» **Source passage**:
———

Other religions claim predictive prophecy but fail to provide examples of clear predictions hundreds of years in advance that have been literally fulfilled, such as the Bible has. Muslims, for example, claim that Muhammad made predictions in the Qur’an But upon closer examination, they fail to measure up to their billing (see Muhammad, Alleged Miracles of; Qur’an, Alleged Divine Origin of).

Only the Bible has been supernaturally confirmed (see Bible, Evidence for; Christ, Deity of). For only the Bible was written by men of God who were confirmed by special acts of God (cf. Exod. 4: Iff.; Heb. 2:3-4) to be telling the truth about God (see Miracles, Apologetic Value of; Miracles in the Bible).

Uniqueness of the Way of Salvation. While some other religions employ grace, for example, “Cat” School of Bhakti Hinduism (see Otto), Christianity is unique in its plan of salvation. It declares humankind sinful and alienated from a holy God (Gen. 6:5; Ps. 14; Eccles. 7:28; Luke 13:3; Rom. 3:23). It insists that no amount of good works can get a human being into heaven (Isa. 64:6; Rom 4:5; Eph. 2:8-9; Titus 3:5-7). It declares that there is only one way to God—through the death and resurrection of Jesus Christ for our sins (John 10:1, 9; 14:6; 1 Cor. 15:1-6). One must believe from his heart and confess with his mouth to be saved (Rom. 10:9). There is no other way. Jesus said, “I am the way and the truth and the life. No one comes to the Father except through me” (John 14:6; cf. John 10:1; Acts 4:12).

Salvation and Other Religions. Christianity, therefore, admits salvation through no other way than Christ. Christ is not considered to be the Son of God who died for our sins and rose again in any non-Christian religion (see Resurrection, Evidence for).

It is important not to draw false implications from this exclusivity.

It does not follow that God does not love the unbelievers in the world. “For God so loved the world that he gave his one and only Son, that whoever believes in him shall not perish but have eternal life” (John 3:16). Paul said that God wants all to know the truth (1 Tim 2:4).

It does not follow that God did not provide salvation for all. John informs us that Christ is the atoning sacrifice for both our sins and “the sins of the whole world” (1 John 2:2). Christ died not only for the elect but also for all the “ungodly” (Rom 5:6). He even died for those who “deny” him (2 Peter 2:1).

It does not follow that only a few select nations will be evangelized. John declared, “After this I looked and there before me was a great multitude that no one could count, from every nation, tribe, people and language, standing before the throne and in front of the Lamb. They were wearing white robes and were holding palm branches in their hands” (Rev. 7:9).

It does not follow that no salvation is available to those who have never heard of Christ (Acts 10:35; Heb. 11:6; see “Heathen,” Salvation of). Anyone anywhere who seeks God will find him. Peter insisted that God “accepts men from every nation who fear him and do what is right” (Acts 10:35). The writer of Hebrews says, “He rewards those who earnestly seek him” (Heb. 11:6).

———

» **Data excerpt**:
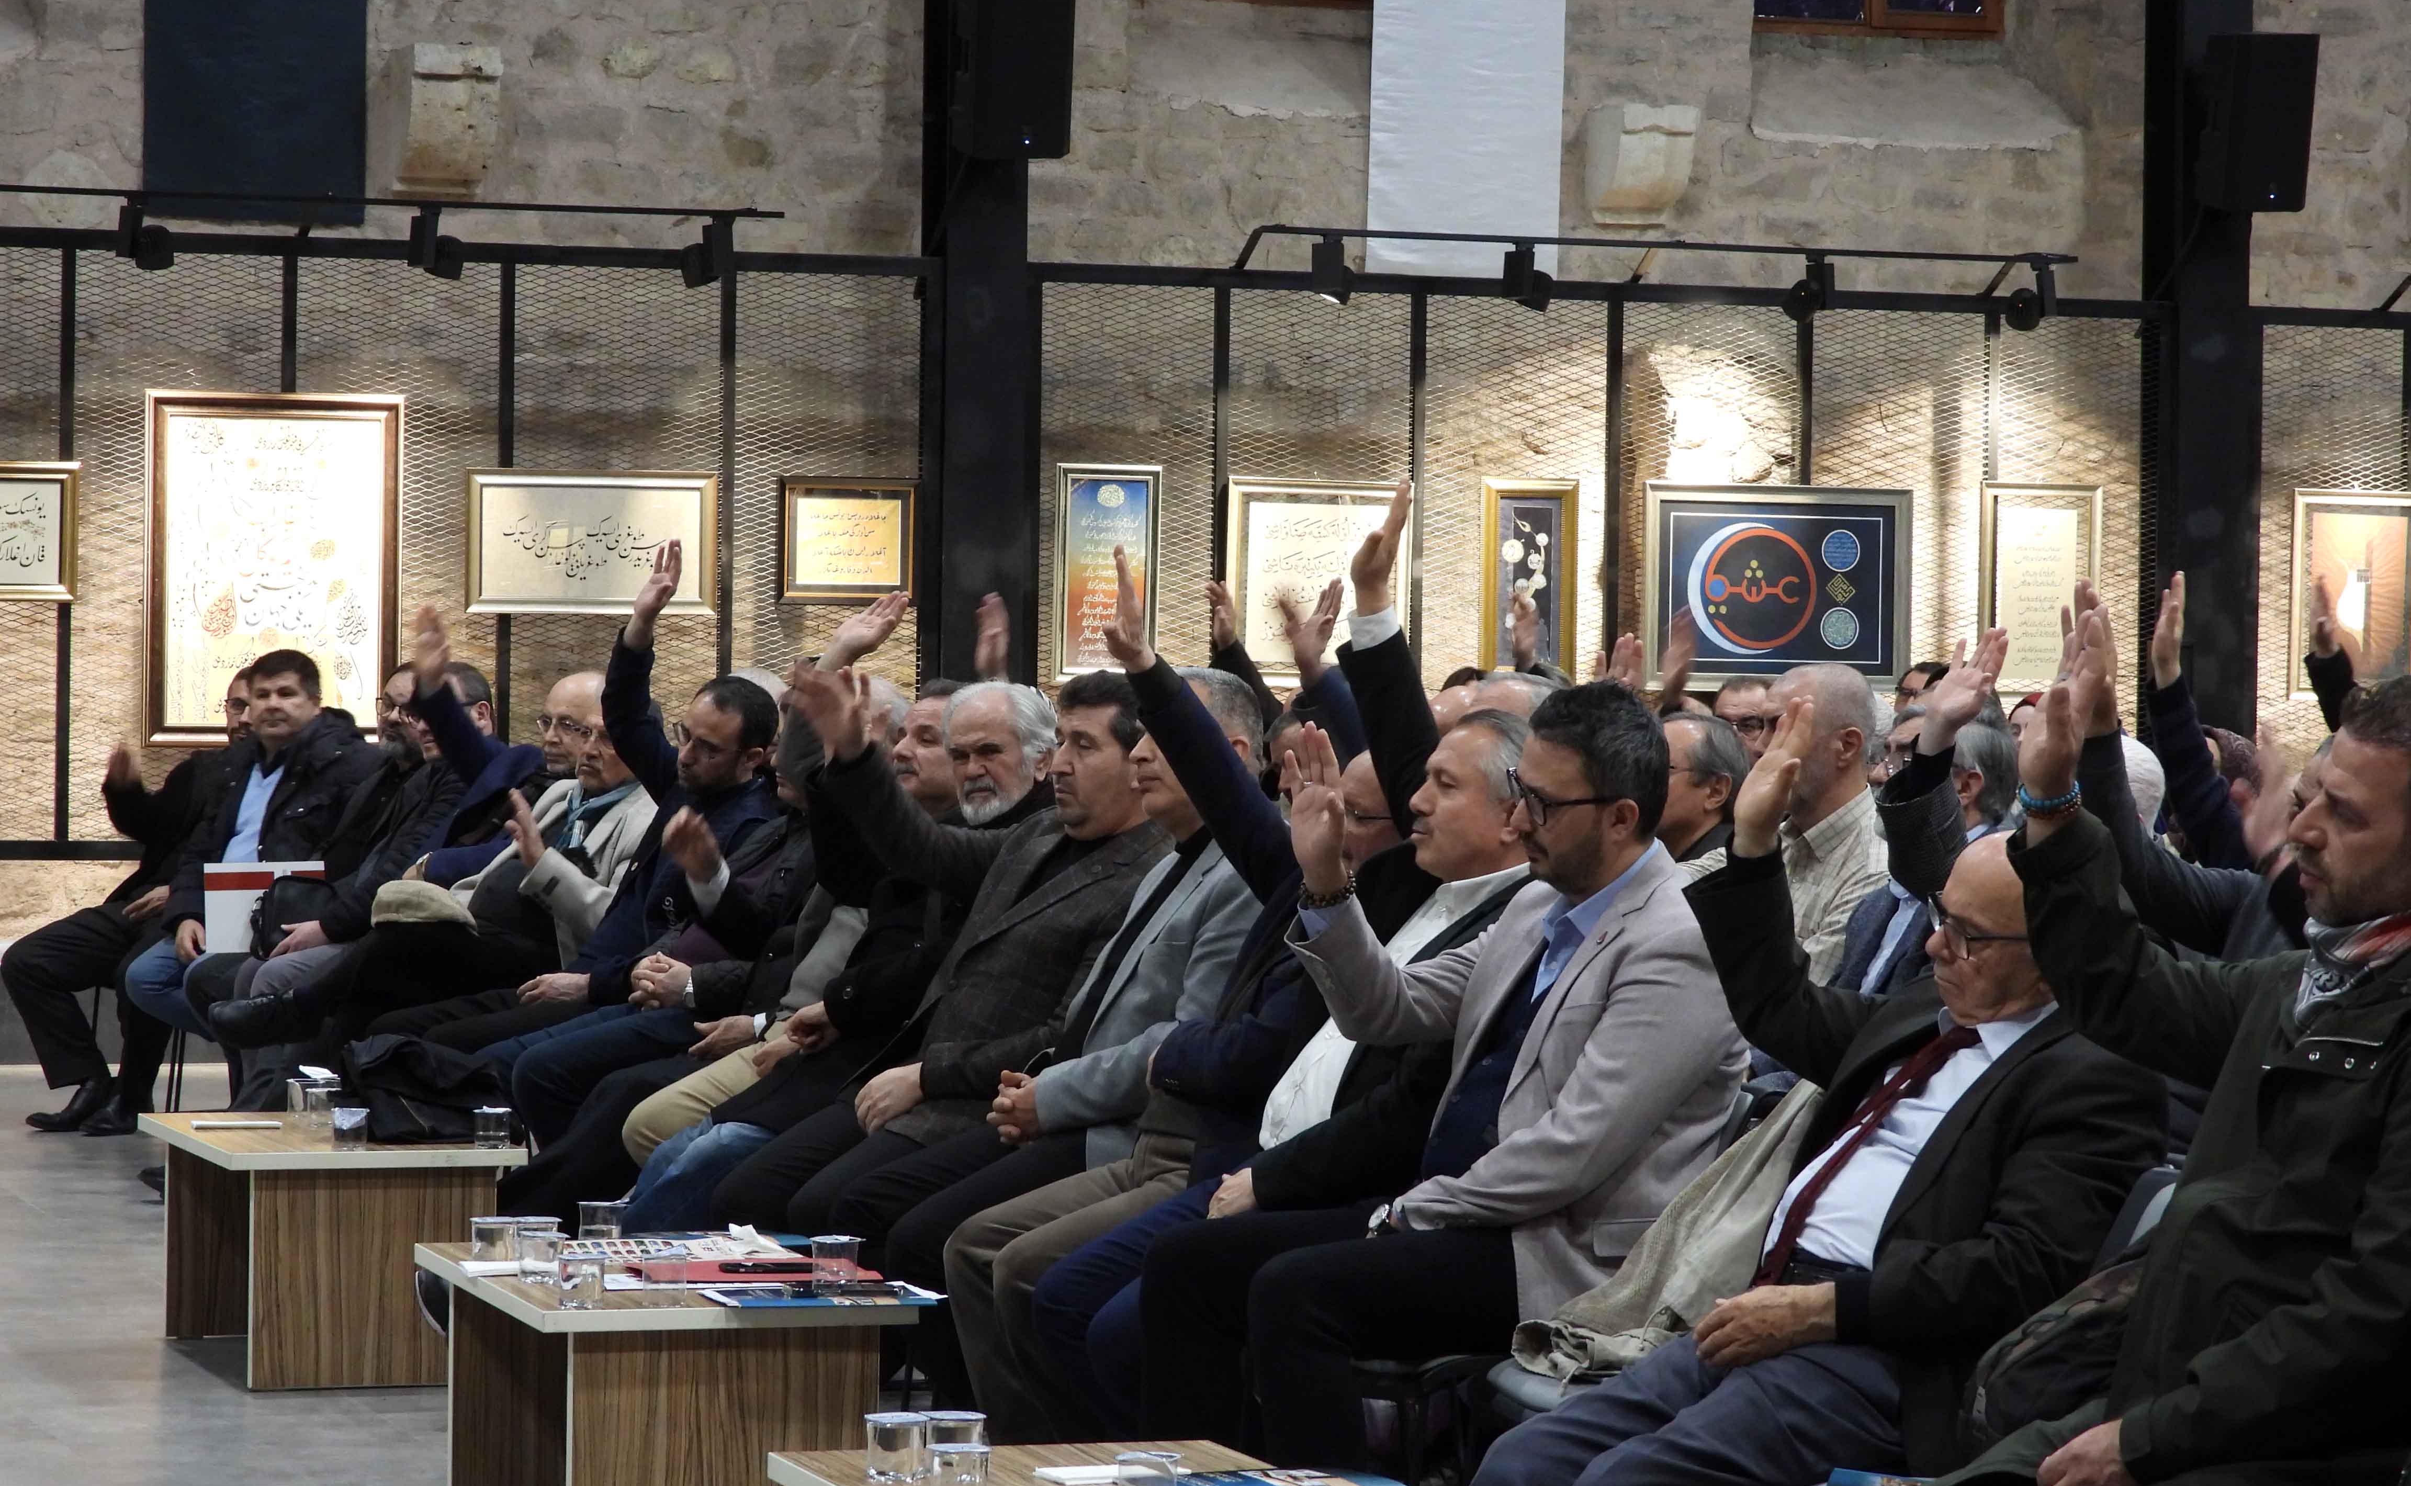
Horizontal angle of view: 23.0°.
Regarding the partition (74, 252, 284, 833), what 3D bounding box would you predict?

———

» **Work to complete**: Rewrite the part of the passage on Christianity's uniqueness that opens with the words containing "Only the Bible has" and closes with "Miracles in the Bible).", swapping "confirmed" for "verified". This data comes from a separate source.

» **Task response**:
Only the Bible has been supernaturally verified (see Bible, Evidence for; Christ, Deity of). For only the Bible was written by men of God who were verified by special acts of God (cf. Exod. 4: Iff.; Heb. 2:3-4) to be telling the truth about God (see Miracles, Apologetic Value of; Miracles in the Bible).